**PROBLEM DESCRIPTION**
Make an exact copy of the records below, leaving every image out.

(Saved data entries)
+-------+

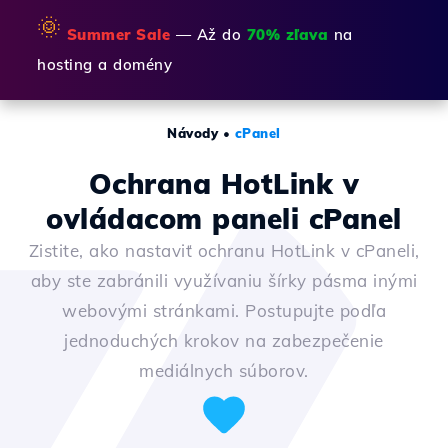
🌞
Summer Sale
— Až do
70% zľava
na
hosting a domény
Návody
•
cPanel
Ochrana HotLink v
ovládacom paneli cPanel
Zistite, ako nastaviť ochranu HotLink v cPaneli,
aby ste zabránili využívaniu šírky pásma inými
webovými stránkami. Postupujte podľa
jednoduchých krokov na zabezpečenie
mediálnych súborov.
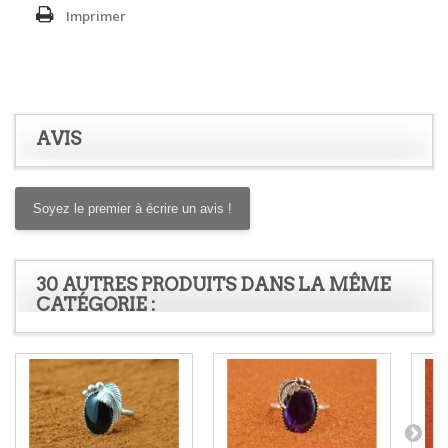
Imprimer
AVIS
Soyez le premier à écrire un avis !
30 AUTRES PRODUITS DANS LA MÊME
CATÉGORIE :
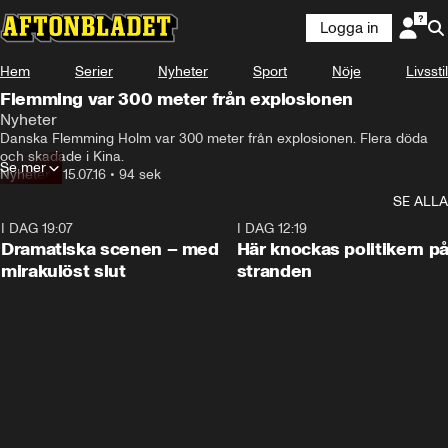
Logga in
Hem
Serier
Nyheter
Sport
Nöje
Livsstil
Flemming var 300 meter från explosionen
Nyheter
Danska Flemming Holm var 300 meter från explosionen. Flera döda 
och skadade i Kina.
Se mer
Nyheter
•
15.07.16
•
94 sek
SE ALLA
I DAG 19:07
0:42
I DAG 12:19
Dramatiska scenen – med
Här knockas politikern p
mirakulöst slut
stranden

+-------+

**EXERCISE RESULT**
🌞
Summer Sale
— Až do
70% zľava
na
hosting a domény
Návody
•
cPanel
Ochrana HotLink v
ovládacom paneli cPanel
Zistite, ako nastaviť ochranu HotLink v cPaneli,
aby ste zabránili využívaniu šírky pásma inými
webovými stránkami. Postupujte podľa
jednoduchých krokov na zabezpečenie
mediálnych súborov.
Imprimer
AVIS
Soyez le premier à écrire un avis !
30 AUTRES PRODUITS DANS LA MÊME
CATÉGORIE :
Logga in
Hem
Serier
Nyheter
Sport
Nöje
Livsstil
Flemming var 300 meter från explosionen
Nyheter
Danska Flemming Holm var 300 meter från explosionen. Flera döda 
och skadade i Kina.
Se mer
Nyheter
•
15.07.16
•
94 sek
SE ALLA
I DAG 19:07
0:42
I DAG 12:19
Dramatiska scenen – med
Här knockas politikern p
mirakulöst slut
stranden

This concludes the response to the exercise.